VMs using Nvidia Grid vGPU intermittently failed to migrate. When it occurs, vmotion task stuck with 68% and eventually failed with "Timed out waiting for migration data".
According to vmware.log, you might see pciPassthru for nvidia device throw error for saving checkpoint.
YYYY-MM-DDThh:mm:ss.###Z No(00) vcpu-0 - CheckpointTiming save: pciPassthru0 took 121238511 us
YYYY-MM-DDThh:mm:ss.###Z In(05) vcpu-0 - CPT: error saving group pciPassthru0, 0
YYYY-MM-DDThh:mm:ss.###Z In(05) vcpu-0 - Progress 0% (none)
YYYY-MM-DDThh:mm:ss.###Z In(05) vcpu-0 - Progress 101% (none)
YYYY-MM-DDThh:mm:ss.###Z In(05) vcpu-0 - DUMPER: Ending save. Expected 71 groups, but got 45.
YYYY-MM-DDThh:mm:ss.###Z In(05) vcpu-0 - MigrateWriteHostLog: Writing to log file took 3547 us.
YYYY-MM-DDThh:mm:ss.###Z In(05) vcpu-0 - MigrateSetStateFinished: type=1 new state=MIGRATE_TO_VMX_FINISHED
YYYY-MM-DDThh:mm:ss.###Z In(05) vcpu-0 - MigrateSetState: Transitioning from state MIGRATE_TO_VMX_CHECKPT (4) to MIGRATE_TO_VMX_FINISHED (6).
YYYY-MM-DDThh:mm:ss.###Z No(00) vcpu-0 - ConfigDB: Setting config.readOnly = "FALSE"
YYYY-MM-DDThh:mm:ss.###Z In(05) vcpu-0 - Migrate_SetFailureMsgList: switching to new log file.
YYYY-MM-DDThh:mm:ss.###Z In(05) vcpu-0 - Migrate_SetFailureMsgList: Now in new log file.
YYYY-MM-DDThh:mm:ss.###Z In(05) vcpu-0 - Migrate: Caching migration error message list:
YYYY-MM-DDThh:mm:ss.###Z In(05) vcpu-0 - [msg.vmx.plugin.vmiop.migrate.get.checkpoint.buffer.failed] Failed to get device checkpoint buffer.
YYYY-MM-DDThh:mm:ss.###Z In(05) vcpu-0 - [msg.checkpoint.migration.writefail] Failed to write checkpoint data (offset 472195, size 6375): Failed to resume virtual machine.
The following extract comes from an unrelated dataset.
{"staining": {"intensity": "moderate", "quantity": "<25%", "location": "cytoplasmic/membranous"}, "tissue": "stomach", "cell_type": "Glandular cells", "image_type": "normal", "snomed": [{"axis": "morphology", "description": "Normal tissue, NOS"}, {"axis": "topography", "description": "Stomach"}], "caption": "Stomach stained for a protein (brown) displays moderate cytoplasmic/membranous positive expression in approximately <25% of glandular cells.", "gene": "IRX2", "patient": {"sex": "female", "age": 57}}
YYYY-MM-DDThh:mm:ss.###Z In(05) vcpu-0 - Msg_Post: Error
YYYY-MM-DDThh:mm:ss.###Z In(05) vcpu-0 - [msg.checkpoint.migration.writefail] Failed to write checkpoint data (offset 472195, size 6375): Failed to resume virtual machine.
YYYY-MM-DDThh:mm:ss.###Z In(05) vcpu-0 - [msg.vmx.plugin.vmiop.migrate.get.checkpoint.buffer.failed] Failed to get device checkpoint buffer.
Also, vmkernel.log indicates nvidia Xid errors like below.
YYYY-MM-DDThh:mm:ss.###Z In(182) vmkernel: cpu3:2098990)NVRM: Xid (PCI:0000:3f:00): XX
VMware vSphere ESXi
This is a combination of NVIDIA device problem and ESXi misbehavior. ESXi doesn't handle NVIDIA Xid error during vMotion and it eventually fails. However, the situation where NVIDA device throws Xid error itself is a problem and should be investigated.
The fix for ESXi misbehavior mentioned in [Cause] section is applied from ESXi 8.0 U3h or later.
Also, we recommend engaging NVIDIA support to investigate the cause of Xid errors.